Activity
Pull every line with "format" from the data.

--- START ---

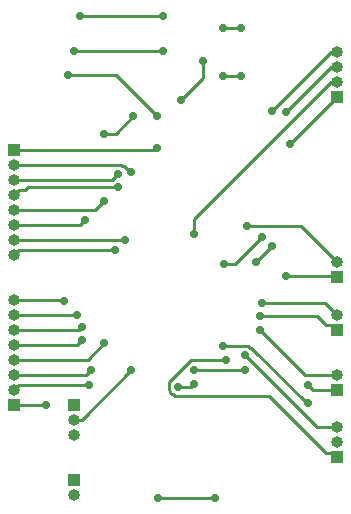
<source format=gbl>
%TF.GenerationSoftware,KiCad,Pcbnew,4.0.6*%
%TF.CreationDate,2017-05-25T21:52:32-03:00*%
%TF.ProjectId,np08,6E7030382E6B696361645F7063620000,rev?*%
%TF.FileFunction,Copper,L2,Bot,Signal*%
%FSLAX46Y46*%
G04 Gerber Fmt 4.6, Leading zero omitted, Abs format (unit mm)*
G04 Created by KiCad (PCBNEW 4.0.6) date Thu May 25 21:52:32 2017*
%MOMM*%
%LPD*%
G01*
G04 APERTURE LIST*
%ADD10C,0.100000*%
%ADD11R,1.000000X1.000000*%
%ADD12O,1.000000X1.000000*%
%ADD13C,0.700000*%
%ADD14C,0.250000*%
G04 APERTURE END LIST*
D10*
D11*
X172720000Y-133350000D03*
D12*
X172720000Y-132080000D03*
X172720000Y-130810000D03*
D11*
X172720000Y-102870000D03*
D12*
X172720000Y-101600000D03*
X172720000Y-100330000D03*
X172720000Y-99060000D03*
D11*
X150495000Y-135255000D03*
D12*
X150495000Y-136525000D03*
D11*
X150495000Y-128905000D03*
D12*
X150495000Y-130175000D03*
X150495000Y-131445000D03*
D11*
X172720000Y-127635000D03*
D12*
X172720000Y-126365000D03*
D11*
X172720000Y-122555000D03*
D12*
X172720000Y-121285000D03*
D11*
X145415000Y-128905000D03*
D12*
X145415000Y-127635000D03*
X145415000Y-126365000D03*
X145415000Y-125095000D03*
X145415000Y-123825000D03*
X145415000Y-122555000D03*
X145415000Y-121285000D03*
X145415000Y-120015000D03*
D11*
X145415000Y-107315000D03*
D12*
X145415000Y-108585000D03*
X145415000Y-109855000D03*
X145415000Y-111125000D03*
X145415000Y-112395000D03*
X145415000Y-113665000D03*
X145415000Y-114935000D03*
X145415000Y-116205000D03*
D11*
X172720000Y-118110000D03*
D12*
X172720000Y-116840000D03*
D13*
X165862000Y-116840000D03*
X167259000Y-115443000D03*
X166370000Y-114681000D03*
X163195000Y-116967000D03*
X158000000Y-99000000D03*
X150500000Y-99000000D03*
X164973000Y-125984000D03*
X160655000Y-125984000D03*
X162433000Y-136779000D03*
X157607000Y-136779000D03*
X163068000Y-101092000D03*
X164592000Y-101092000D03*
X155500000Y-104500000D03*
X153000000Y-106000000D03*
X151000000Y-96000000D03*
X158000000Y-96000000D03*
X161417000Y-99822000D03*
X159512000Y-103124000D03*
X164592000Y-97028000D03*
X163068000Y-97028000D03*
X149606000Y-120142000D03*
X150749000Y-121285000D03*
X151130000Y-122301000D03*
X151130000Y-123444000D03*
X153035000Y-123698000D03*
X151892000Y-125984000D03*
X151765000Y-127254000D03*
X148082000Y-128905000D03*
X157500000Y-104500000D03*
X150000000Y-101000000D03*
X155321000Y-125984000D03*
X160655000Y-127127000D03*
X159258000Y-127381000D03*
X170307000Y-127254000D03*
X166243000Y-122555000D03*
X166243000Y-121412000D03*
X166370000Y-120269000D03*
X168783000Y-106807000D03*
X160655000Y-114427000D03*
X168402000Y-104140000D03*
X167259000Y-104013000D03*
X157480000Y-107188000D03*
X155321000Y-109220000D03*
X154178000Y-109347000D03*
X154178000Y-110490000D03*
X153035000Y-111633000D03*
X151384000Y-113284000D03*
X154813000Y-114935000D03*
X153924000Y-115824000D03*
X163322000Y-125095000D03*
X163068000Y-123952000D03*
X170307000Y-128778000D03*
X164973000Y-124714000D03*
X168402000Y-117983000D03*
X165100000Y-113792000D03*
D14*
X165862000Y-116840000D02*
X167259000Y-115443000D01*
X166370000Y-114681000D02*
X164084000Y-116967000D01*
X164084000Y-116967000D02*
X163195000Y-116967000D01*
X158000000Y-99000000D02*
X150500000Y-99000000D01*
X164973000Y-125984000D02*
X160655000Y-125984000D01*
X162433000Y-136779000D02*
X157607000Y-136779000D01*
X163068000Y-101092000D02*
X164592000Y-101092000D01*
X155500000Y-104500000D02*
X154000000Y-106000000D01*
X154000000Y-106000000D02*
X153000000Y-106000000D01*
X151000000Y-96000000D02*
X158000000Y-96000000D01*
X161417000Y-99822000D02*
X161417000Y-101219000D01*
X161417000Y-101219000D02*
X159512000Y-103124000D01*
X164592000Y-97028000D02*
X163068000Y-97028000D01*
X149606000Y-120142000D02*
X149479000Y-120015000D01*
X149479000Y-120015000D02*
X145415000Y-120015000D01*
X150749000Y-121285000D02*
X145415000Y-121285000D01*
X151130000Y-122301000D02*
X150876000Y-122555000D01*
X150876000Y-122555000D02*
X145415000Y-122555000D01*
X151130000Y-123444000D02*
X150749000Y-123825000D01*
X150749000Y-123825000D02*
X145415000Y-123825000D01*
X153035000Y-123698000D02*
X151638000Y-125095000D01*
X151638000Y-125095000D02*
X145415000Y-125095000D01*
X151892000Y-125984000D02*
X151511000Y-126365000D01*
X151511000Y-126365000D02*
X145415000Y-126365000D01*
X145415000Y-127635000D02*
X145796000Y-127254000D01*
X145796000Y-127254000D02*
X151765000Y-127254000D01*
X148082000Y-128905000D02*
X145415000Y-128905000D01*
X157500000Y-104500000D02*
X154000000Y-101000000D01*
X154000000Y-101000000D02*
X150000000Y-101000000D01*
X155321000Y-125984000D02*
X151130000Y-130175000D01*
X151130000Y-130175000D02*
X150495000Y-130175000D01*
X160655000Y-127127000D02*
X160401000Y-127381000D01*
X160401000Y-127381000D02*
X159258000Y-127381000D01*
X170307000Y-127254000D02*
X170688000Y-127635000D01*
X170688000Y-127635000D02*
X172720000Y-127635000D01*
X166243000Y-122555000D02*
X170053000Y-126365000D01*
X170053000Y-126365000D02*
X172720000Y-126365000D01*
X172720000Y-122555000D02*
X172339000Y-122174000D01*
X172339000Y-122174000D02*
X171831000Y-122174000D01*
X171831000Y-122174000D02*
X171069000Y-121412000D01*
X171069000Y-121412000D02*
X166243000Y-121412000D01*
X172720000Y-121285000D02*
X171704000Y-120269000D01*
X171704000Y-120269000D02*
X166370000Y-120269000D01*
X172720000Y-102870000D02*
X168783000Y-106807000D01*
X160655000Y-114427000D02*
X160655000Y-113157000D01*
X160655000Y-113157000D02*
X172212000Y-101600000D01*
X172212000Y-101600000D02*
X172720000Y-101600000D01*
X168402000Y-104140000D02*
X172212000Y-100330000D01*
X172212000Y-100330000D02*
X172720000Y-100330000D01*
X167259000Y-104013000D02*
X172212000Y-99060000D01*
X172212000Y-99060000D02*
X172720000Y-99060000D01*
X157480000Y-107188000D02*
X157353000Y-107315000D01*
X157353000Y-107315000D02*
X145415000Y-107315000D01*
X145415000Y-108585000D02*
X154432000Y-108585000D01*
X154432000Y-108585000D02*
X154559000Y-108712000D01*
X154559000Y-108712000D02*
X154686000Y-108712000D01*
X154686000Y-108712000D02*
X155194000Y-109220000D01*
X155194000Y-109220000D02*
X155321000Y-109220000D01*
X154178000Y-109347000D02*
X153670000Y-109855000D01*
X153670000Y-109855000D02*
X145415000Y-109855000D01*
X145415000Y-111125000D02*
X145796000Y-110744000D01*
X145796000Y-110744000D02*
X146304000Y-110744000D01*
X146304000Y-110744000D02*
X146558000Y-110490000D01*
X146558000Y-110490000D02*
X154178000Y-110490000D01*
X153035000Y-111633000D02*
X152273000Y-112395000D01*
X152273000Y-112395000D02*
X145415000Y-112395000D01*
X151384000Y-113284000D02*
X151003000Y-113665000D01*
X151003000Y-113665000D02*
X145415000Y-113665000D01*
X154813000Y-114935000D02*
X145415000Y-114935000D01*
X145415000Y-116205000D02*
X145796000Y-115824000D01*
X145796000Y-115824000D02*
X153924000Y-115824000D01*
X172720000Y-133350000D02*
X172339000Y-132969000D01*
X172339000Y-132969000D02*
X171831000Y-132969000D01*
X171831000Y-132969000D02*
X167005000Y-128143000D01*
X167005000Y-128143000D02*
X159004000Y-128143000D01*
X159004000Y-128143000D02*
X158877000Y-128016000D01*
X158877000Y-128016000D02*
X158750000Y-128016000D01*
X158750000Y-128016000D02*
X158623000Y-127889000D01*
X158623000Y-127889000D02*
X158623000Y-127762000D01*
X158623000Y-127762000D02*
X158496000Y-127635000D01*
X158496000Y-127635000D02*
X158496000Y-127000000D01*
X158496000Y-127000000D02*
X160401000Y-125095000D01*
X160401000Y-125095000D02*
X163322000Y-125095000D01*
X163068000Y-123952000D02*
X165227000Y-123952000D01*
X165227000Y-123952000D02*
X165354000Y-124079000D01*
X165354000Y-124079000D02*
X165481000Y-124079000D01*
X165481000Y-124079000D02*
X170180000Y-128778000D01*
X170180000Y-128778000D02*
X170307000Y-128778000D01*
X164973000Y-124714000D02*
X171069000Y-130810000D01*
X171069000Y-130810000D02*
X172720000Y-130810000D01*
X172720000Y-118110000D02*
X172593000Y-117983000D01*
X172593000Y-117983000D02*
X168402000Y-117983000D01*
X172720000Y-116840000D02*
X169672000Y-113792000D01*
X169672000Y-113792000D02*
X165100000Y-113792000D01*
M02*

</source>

--- END ---
--- START ---

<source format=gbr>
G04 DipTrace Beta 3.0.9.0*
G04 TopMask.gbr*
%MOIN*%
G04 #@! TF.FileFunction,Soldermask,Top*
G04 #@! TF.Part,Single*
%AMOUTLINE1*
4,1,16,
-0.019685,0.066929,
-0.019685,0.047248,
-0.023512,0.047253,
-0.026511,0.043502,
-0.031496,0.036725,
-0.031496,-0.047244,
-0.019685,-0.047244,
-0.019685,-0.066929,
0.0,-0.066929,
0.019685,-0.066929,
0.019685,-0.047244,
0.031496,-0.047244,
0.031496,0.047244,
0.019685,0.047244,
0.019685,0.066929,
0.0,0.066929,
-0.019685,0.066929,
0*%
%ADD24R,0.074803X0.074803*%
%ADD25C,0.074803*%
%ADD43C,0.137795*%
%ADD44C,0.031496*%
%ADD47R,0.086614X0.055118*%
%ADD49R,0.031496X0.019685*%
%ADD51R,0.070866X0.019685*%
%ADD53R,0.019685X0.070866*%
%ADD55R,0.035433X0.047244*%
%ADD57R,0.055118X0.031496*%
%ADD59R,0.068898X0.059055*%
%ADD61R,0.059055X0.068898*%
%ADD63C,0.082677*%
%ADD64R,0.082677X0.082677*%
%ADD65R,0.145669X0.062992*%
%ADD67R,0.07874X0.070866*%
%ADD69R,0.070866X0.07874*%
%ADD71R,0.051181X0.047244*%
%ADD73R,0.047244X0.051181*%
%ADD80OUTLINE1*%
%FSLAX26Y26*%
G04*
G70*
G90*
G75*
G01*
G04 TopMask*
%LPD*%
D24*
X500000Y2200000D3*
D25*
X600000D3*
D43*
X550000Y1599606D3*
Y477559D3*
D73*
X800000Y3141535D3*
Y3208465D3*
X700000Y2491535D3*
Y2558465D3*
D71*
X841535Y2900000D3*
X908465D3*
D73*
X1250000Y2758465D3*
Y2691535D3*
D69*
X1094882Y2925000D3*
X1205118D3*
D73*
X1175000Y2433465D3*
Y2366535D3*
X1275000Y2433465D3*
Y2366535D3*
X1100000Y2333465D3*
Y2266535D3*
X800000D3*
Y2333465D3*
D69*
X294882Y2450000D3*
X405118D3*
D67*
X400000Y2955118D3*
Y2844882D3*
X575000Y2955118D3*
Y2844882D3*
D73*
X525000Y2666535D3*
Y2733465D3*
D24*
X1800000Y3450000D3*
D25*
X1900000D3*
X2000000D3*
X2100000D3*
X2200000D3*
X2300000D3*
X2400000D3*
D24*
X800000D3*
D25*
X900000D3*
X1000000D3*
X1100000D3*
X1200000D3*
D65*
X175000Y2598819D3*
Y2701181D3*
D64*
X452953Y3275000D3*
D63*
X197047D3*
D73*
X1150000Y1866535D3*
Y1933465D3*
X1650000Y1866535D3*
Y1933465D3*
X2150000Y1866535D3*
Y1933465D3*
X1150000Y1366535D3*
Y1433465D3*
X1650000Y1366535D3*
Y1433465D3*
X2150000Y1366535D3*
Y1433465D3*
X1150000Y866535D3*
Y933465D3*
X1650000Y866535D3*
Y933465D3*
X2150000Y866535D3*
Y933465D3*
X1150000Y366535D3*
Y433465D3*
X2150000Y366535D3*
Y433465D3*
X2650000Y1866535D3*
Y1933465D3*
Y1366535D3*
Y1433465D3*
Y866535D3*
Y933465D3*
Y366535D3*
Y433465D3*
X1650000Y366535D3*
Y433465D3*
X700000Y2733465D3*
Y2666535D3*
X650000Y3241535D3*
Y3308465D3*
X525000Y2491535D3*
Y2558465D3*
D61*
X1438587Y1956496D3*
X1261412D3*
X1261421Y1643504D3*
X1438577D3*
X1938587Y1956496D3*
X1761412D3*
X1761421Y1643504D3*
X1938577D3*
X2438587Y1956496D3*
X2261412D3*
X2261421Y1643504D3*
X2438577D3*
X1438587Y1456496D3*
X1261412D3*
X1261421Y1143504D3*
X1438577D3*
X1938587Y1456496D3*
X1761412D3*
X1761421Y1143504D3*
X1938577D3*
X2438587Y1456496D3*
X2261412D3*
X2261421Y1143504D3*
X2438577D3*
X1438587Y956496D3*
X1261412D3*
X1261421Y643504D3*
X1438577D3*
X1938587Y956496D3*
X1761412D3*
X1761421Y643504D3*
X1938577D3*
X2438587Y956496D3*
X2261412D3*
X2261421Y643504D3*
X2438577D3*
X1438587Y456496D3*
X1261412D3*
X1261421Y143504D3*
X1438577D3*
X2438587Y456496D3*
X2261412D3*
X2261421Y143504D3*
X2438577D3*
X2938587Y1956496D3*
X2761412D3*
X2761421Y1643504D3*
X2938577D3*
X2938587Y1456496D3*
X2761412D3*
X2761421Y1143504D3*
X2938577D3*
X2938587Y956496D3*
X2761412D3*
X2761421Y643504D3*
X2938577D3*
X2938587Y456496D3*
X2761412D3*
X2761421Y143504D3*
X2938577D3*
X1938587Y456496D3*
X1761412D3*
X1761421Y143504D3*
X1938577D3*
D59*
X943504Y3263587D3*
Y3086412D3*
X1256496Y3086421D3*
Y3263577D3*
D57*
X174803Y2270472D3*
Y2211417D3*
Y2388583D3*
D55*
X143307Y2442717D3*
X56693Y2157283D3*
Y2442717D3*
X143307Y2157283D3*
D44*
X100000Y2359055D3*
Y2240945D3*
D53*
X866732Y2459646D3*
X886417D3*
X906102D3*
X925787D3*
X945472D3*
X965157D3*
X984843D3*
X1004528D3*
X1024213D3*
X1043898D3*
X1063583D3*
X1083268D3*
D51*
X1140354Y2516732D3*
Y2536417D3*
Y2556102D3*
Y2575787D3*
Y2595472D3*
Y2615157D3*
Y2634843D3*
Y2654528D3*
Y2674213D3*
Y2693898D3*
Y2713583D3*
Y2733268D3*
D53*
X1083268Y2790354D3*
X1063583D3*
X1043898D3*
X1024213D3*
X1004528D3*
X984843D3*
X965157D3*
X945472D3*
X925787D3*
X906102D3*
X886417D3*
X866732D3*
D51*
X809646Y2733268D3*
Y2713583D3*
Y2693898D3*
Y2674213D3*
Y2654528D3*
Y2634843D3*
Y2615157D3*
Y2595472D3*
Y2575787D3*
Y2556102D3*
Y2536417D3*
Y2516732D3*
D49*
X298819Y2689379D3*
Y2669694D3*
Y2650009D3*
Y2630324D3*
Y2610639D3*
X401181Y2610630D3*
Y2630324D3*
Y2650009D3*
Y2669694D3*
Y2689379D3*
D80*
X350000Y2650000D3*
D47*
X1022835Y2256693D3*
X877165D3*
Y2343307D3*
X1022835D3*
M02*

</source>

--- END ---

Reply
<source format=gbl>
G04 Gerber Fmt 4.6, Leading zero omitted, Abs format (unit mm)*
<source format=gbr>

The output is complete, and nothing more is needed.